Maybe it’s a great way to push Microsoft away. On the other hand, inviting Google in for a short-term romp might just shut Carl Icahn up. Who cares if Yahoo outsources its search advertising to Google? You should, and here’s why.

Morons and Their Money

What’s that old saying about fools and their money?’s VP of Tactical Marketing Geoff Atkinson told Bloomberg that the partnership between Google and Yahoo should help the relevancy of advertising on Yahoo.

Elsewhere in lunacy, Maurice Levy, the chairman and chief executive of agency giant holding company Publicis Groupe, added that the deal would be “very positive.” This is the same guy who announced a “partnership” with Google early this year.

Partnership is a lovely term as it covers all manner of good and evil while saying exactly nothing in the process. Agency managers I’ve spoken to recently are still struggling with Google’s arguably one-sided advertising terms and conditions.

Maybe the negotiations will go better once Google is the only place to buy search ads. Maybe Hillary Clinton will get back into the presidential race as well. I hear the American dollar is about to mount a giant comeback against the Euro, too.

Government Action?

Anti-trust regulators haven’t yet commented on the proposed initiative. Just a wild guess here, but the details of the relationship would first have to be laid out in detail before any regulatory commission could take action.

At this point, the deal is sufficiently (and by design) so vague, even the Yahoo managers I spoke to last week were wondering what to tell their biggest clients. Way to go, Yahoo. Nothing like leaving your managers in the dark while attempting to drench the industry in happy gas. Thank goodness your best people aren’t running out the door. Keep up the good work.
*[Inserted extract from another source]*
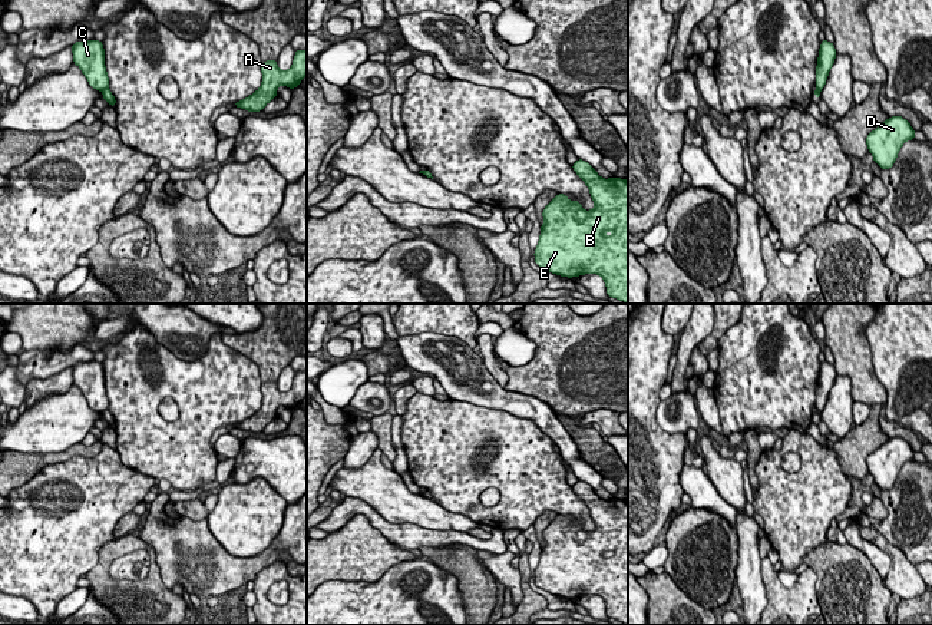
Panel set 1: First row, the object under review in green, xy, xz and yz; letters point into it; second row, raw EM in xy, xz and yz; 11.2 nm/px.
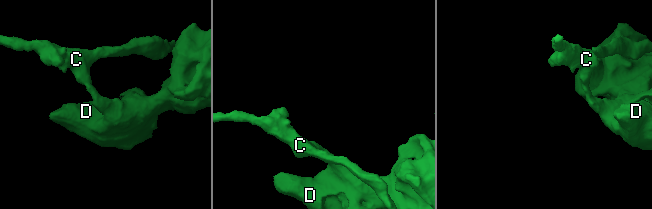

Levy and Atkinson can both be counted in the group that doesn’t think search ad prices will increase as a result of the proposed alliance. Newsflash: prices are increasing with or without the collusion … er … co-opertition, I mean collaboration.

On what planet is having only one place to buy anything a good thing for competitive pricing?

Six of One, Half Dozen of the Other

Microsoft doesn’t like the idea of Yahoo and Google coming together, big surprise there. Yahoo President Sue Decker defended the deal in a Reuters interview last Friday by saying tests had concluded that Google serving ads into Yahoo wouldn’t prevent the expansion of Panama. She’s right: weak technology is preventing Panama expansion, not Google.

By the way, I’d love to take a look at the raw data from those tests.

Yahoo is quick to point out that it will control the flow and frequency of Google ads in search results. Much in the same way, I control the flow of oxygen into my bloodstream. I can stop breathing any time I want.

I have just one question for Ms. Decker: if you can turn it on and off and you want us to believe you have all the control, why are you doing it at all?

Of course, the option still exists for Yahoo to partner with other third parties to “backfill” search revenue. History has taught us that mixing search ads into results go together like peanut butter and pickled herring, so why not go for it?

Winners, Losers, and Loners

The bigger picture here is the ongoing battle for display advertising dollars. With revenue sourcing issues out of the way, Yahoo can focus on dominating the display world, or simply wait for Google’s program to gain critical mass and start serving Google ads.

At the end of the day, big agencies might win, because buying search advertising from one source is much simpler than trying to manage multiple search buys. Online media integration will be easier, and thinking (as it relates to search advertising) will no longer be necessary. Google can simply tell us what to think and where we should go to find ourselves.

I can understand why Yahoo is bleeding talent. As a long time supporter and fan of Yahoo, even I feel a bit betrayed; I can’t imagine the rage some Yahooligans must feel. Are we still saying Yahooligan? Maybe Gooligan?

Yahoo wants us to believe this is simply a partnership to help build revenue while they continue to build a portal. Some advertisers don’t think prices will increase. Wake up people, the emperor of Jonestown is buck naked and the only thing we’ve yet to discover is the flavor of the Kool-Aid.